§ **ABOUT THIS EXERCISE**: Return, from the listing below, every line that includes "můžete".

>>

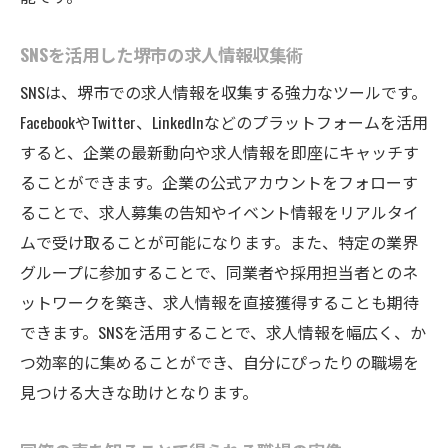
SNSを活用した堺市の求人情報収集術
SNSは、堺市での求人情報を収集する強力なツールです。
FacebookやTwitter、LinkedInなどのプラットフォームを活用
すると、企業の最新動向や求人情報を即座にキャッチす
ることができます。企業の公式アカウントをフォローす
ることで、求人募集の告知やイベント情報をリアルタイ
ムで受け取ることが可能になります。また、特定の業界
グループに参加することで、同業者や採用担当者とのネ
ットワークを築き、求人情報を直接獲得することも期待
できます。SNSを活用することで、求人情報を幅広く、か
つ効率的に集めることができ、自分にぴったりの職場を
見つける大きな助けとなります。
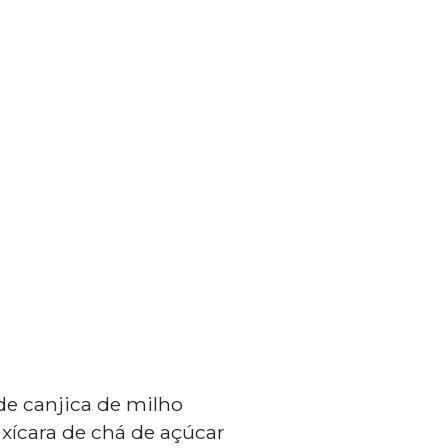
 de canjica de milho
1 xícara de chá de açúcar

<<
>>

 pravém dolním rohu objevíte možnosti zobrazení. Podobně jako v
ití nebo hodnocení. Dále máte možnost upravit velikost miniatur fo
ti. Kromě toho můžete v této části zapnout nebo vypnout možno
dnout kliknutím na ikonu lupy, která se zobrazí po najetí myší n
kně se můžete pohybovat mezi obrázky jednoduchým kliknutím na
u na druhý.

<<

§ **FINAL ANSWER**:
ti. Kromě toho můžete v této části zapnout nebo vypnout možno
kně se můžete pohybovat mezi obrázky jednoduchým kliknutím na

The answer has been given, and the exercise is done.